REQUIRED WORK: Please put the part of the listing that opens with the line containing "mA, given as text they can hear." and closes with the line containing "The ammeter reads 12.5 mA" into a numbered list, leaving out blank lines.

DATA PROVIDED:
Content starts

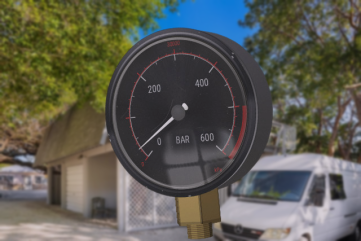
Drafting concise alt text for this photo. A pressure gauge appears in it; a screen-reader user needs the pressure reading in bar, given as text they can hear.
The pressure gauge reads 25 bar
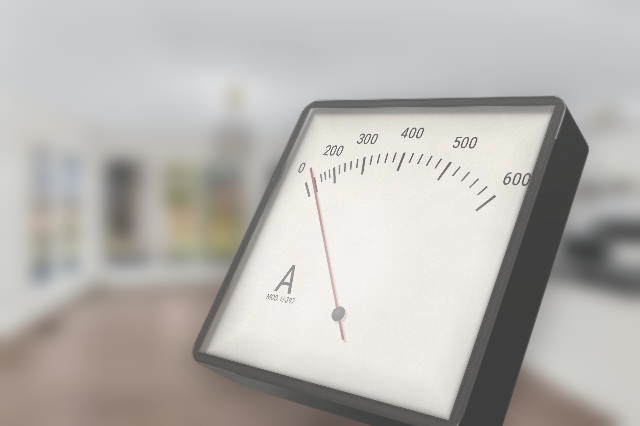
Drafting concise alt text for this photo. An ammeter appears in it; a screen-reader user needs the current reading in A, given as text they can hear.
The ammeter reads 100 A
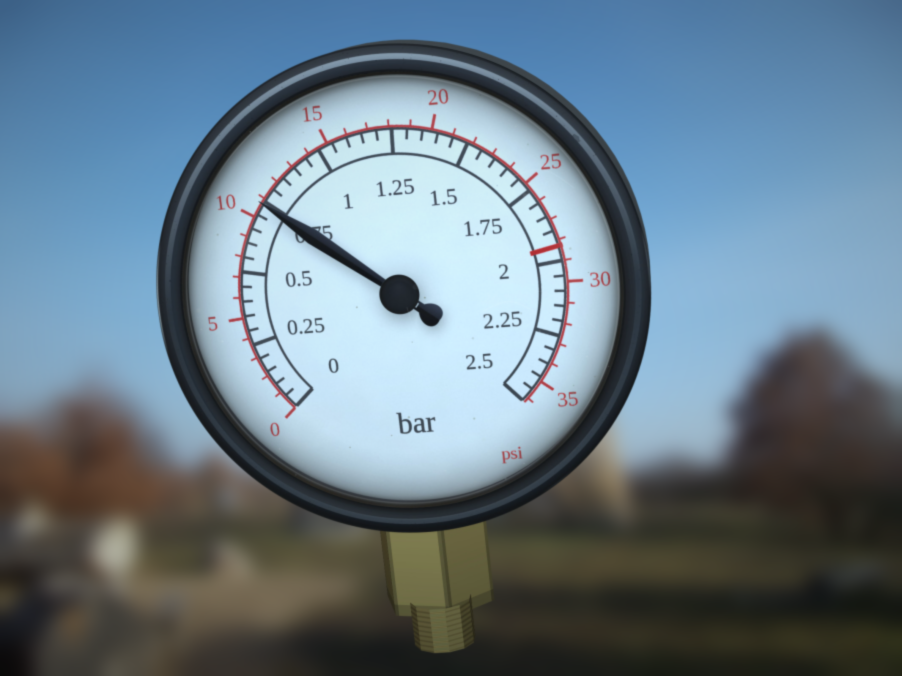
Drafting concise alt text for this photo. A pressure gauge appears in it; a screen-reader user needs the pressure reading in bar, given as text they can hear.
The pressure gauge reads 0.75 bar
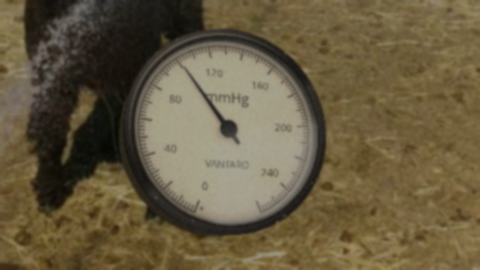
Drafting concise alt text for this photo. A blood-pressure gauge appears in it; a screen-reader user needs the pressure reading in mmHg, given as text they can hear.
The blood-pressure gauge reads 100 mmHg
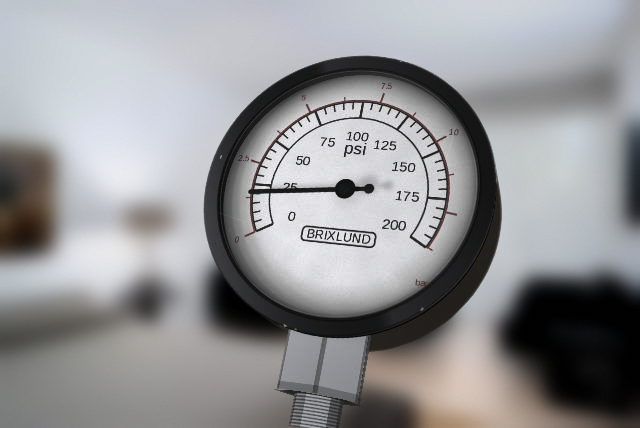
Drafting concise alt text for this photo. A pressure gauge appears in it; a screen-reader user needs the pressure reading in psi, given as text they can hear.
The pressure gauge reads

Content ends
Content starts

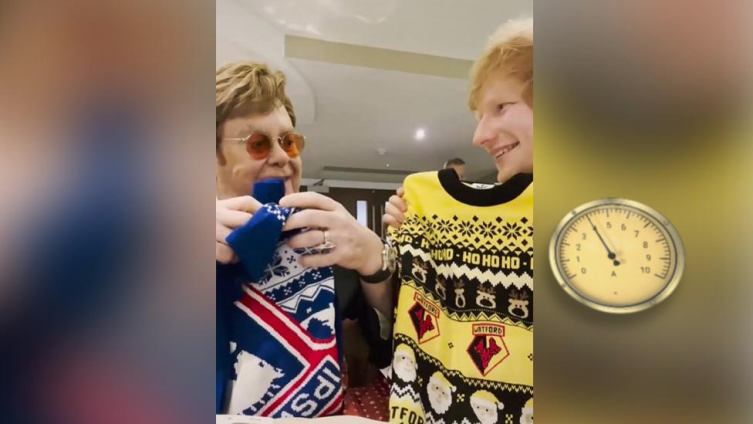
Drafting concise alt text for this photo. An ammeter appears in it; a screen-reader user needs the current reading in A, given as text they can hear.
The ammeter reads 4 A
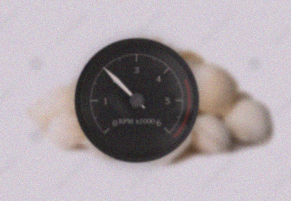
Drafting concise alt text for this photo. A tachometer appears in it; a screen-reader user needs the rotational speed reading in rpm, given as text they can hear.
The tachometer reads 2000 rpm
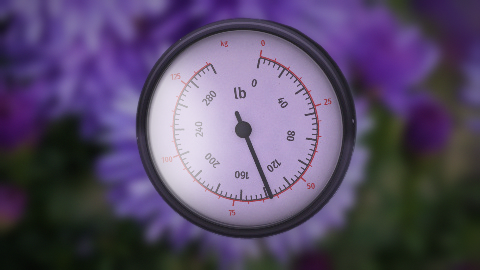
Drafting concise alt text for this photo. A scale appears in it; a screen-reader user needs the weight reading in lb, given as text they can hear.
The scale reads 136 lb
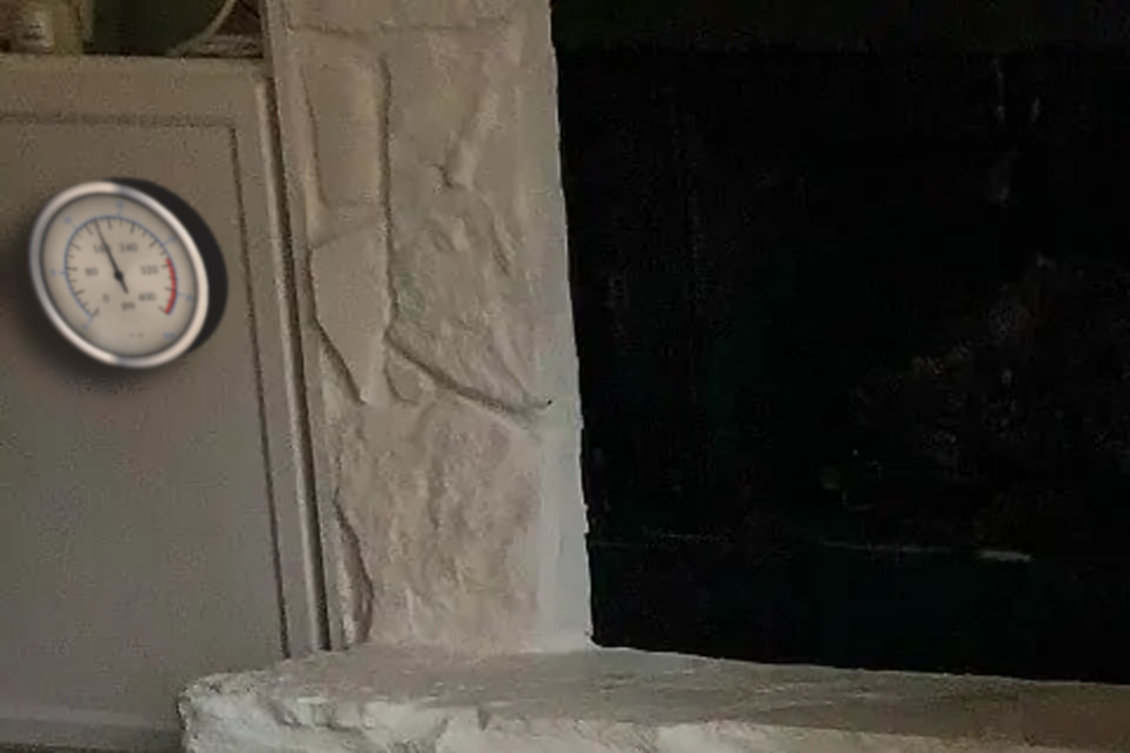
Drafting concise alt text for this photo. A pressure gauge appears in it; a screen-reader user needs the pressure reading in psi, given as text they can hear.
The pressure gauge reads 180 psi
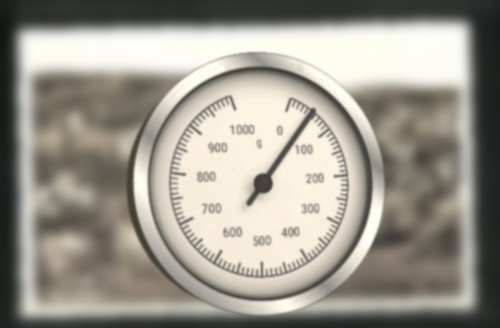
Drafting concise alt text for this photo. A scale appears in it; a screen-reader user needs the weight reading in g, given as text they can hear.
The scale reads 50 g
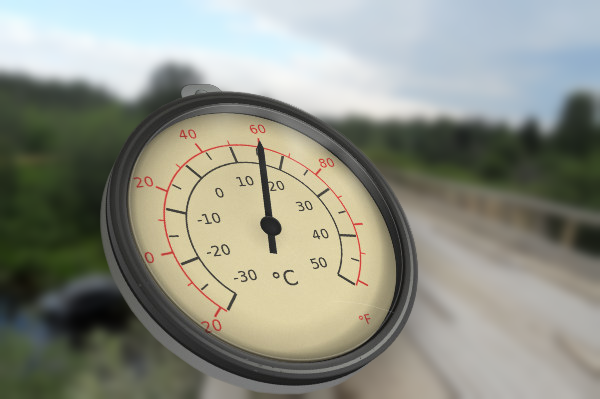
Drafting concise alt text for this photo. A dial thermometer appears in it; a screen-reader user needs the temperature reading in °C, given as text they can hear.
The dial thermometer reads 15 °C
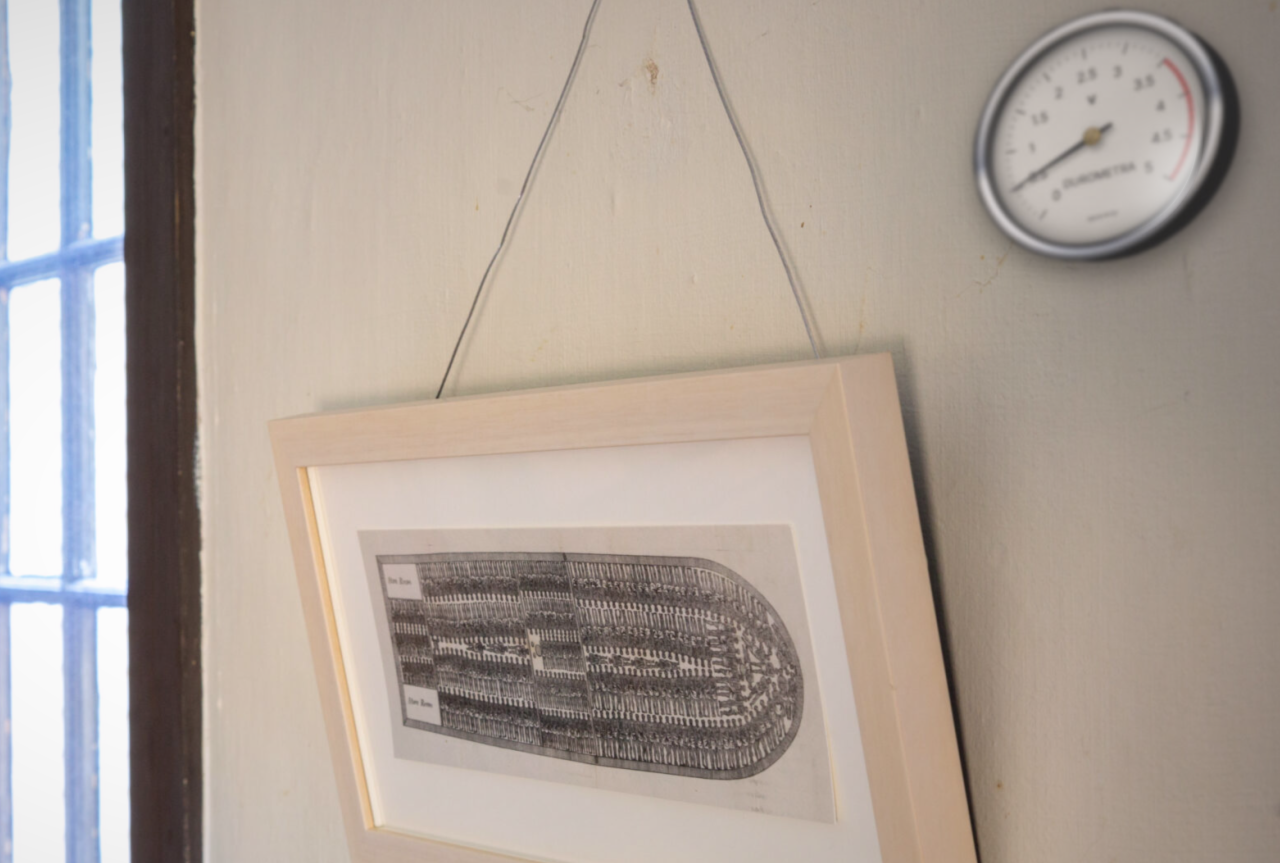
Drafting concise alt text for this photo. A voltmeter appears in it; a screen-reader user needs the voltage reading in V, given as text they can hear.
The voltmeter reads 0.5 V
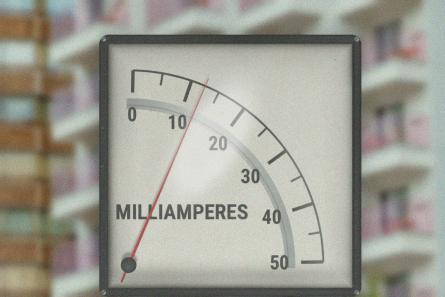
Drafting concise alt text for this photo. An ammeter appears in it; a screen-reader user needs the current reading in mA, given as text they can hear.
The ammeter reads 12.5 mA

Content ends
Content starts

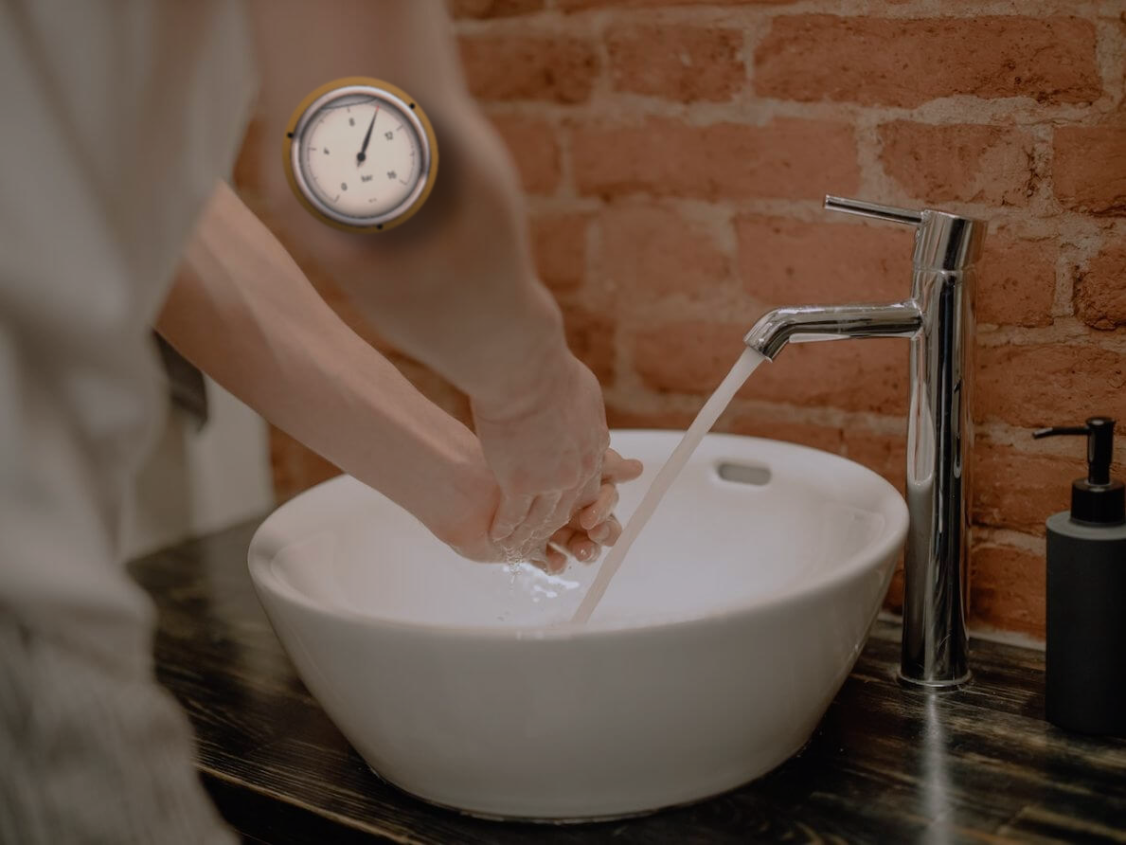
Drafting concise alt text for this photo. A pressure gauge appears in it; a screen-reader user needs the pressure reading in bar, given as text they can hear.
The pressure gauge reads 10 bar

Content ends

THE COMPLETED TASK:
1. Drafting concise alt text for this photo. An ammeter appears in it; a screen-reader user needs the current reading in mA, given as text they can hear.
2. The ammeter reads 12.5 mA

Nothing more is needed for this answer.